ANTONY: I had a more aggressive, military approach in those days. I was inspired by Diamanda Galas's cutthroat approach to emotional communication. When I went to one of her shows, I literally felt my asshole getting ripped out. Her music went right through me like knives. I thought that maybe I could do something like that, but with a certain tenderness, a feeling that wasn't as much about rage as it was about grief.
LOU: It takes enormous talent to communicate emotion like that.
ANTONY: I wouldn't cry but I would hold the tears inside myself. I really tried to manipulate the crowd. Since then, I've tried to work more from my internal reality. Much of my material is borne from isolation and my desire to move beyond it. I like to think of my work as a type of soul music not so much in style, but in essence.
LOU: Certain soul music just kills me to this day.
ANTONY: I can't stop listening to Otis Redding at the moment. I'm totally obsessed with him.
LOU: The first time I put on Ray Charles' "What I Say" I started crying the minute it began. What a freeing experience. Thank God for music that shows you that there are other forms of life out there besides white-bread suburbia.

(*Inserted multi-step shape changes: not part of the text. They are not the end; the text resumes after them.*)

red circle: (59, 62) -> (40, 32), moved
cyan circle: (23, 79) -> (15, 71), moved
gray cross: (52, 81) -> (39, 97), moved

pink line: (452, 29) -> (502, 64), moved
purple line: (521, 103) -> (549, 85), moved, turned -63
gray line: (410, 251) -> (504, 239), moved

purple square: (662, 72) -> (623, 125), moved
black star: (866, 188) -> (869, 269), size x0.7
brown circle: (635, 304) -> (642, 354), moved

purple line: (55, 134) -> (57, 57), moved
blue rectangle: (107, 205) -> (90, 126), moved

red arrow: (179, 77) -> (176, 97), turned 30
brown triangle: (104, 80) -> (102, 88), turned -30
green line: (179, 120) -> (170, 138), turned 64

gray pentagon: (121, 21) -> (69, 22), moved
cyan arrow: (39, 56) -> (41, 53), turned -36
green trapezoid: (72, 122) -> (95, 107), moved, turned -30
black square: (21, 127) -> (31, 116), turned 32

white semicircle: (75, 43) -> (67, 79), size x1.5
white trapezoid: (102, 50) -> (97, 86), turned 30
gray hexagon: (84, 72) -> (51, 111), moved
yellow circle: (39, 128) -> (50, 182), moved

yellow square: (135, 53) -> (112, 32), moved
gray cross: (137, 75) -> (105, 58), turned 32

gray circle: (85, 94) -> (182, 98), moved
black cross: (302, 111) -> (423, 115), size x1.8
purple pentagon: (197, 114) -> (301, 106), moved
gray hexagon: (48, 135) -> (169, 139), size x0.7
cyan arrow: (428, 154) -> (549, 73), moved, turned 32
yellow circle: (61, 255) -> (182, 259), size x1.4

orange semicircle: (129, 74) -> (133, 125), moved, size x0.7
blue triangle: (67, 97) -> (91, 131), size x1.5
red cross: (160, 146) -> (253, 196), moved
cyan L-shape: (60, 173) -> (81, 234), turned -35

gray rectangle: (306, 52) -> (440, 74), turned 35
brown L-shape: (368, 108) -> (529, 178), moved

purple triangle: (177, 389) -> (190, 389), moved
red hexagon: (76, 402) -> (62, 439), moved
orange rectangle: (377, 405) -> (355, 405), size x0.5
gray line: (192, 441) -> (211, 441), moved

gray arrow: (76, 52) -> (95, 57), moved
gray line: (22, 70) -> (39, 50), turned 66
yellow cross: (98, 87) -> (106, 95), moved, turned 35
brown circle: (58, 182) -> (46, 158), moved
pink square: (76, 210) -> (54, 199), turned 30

ANTONY: I feel the same way. I heard Ray Charles's cover of "Yesterday" toward the end of high school, and it changed my life.
LOU: Certain music can knock your socks off if it's consistently emotional, every last bit of it. You deal in emotions, as do I. I admire that about you. It's hard to do and very hard to do song after song. When we tour, I think we're going to have a very emotional show.